The clothing retailer had a “moderately disappointing” holiday period, Next CEO Simon Wolfson says.

(Bloomberg)—U.K. clothing retailer Next Plc forecast another tough year after a disappointing Christmas, sending its shares plummeting and dealing a blow to the industry at the start of the holiday reporting season.

Pretax profit for the year through January 2018 will be in a range of 680 million pounds ($834 million) to 780 million pounds, the company said Wednesday, below estimates of about 784 million pounds. Next, No. 12 in the Internet Retailer 2016 Europe 500 with 2015 online sales of $2.39 billion, also cut its forecast for the year ending this month, pushing the stock down about 10% and heading for its lowest close in almost four years.

The reduced guidance from one of the industry’s bellwethers is likely to deepen concern that rising expenses and a Brexit-induced squeeze on consumer spending will pinch industry profits in 2017. Shares of Marks & Spencer (No. 18 in the Europe 500), Primark-owner AB Foods and Debenhams Plc (No. 33) also slid ahead of their Christmas trading updates, due this week.

“Next’s outlook for 2017 rings the alarm bell for the rest of the sector,” Charles Allen, an analyst at Bloomberg Intelligence, said by phone. “There’s a widespread expectation that consumer spending will be under pressure this year.”

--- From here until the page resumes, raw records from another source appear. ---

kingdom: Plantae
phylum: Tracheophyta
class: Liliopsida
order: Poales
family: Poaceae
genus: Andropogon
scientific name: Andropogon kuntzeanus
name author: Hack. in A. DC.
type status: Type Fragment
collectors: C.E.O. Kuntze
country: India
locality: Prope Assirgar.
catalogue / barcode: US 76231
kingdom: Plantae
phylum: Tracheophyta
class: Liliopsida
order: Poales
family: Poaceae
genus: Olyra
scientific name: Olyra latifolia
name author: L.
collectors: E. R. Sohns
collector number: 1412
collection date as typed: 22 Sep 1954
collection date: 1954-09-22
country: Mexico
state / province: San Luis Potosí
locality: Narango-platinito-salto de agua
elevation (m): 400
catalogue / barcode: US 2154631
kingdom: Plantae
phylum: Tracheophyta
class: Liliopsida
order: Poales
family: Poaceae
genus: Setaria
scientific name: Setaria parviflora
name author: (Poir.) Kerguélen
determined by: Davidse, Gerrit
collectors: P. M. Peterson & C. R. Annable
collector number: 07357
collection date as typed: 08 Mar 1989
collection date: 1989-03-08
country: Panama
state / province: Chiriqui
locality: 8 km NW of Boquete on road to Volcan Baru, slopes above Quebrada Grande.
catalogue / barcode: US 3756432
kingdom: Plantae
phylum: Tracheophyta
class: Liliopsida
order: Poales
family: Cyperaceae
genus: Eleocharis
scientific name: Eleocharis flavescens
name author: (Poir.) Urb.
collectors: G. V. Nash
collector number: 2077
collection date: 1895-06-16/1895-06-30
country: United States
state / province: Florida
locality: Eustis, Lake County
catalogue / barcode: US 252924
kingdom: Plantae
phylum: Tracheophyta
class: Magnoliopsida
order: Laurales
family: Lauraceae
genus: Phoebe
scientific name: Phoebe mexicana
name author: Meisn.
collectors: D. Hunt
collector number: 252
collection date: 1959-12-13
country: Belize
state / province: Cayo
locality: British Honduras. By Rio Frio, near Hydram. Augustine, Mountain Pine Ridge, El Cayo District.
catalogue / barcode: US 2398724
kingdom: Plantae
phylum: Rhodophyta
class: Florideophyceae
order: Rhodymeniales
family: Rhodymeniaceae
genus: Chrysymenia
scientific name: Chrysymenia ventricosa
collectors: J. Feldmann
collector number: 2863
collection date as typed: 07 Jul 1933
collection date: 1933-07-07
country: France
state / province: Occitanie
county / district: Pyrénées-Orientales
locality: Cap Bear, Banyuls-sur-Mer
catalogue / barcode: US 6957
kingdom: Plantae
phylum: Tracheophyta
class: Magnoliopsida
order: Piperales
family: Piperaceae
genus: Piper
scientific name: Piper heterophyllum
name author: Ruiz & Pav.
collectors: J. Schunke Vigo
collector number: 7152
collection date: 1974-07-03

Christmas was “moderately disappointing,” CEO Simon Wolfson said by phone. Early-season discounts by competitors led to a drop in demand at Next’s traditional post-Christmas clearance event, when sales were down 7%. The retailer has a policy of never discounting before the holiday and won’t be changing that approach, Wolfson said.


Full-priced sales under the Next brand fell 0.4% in the 54 days ended Dec. 24, a far cry from the 2.2% increase that analysts expected.

“We are preparing the company for tougher times,” the Leicester, England-based retailer said in a statement.

Wolfson said the company’s biggest challenge this year will be to contend with a cyclical slowdown in spending on clothing and footwear. A 15% drop in the sale of gift cards this year shows how fewer Britons want clothing as a present, the CEO said.

Not all fashion retailers are finding business so difficult. Since the Black Friday discounting week in November, fashion has been the best-performing product category at department-store chain John Lewis plc (No. 11). Sales at Jigsaw (No. 443)—a premium British fashion chain—rose 10% in December even though the retailer didn’t discount products before Christmas.

“The backdrop for consumer spending this Christmas couldn’t have been more benign,” John Stevenson, an analyst at Peel Hunt, said by phone. “The demand was there, it just wasn’t being picked up by Next.”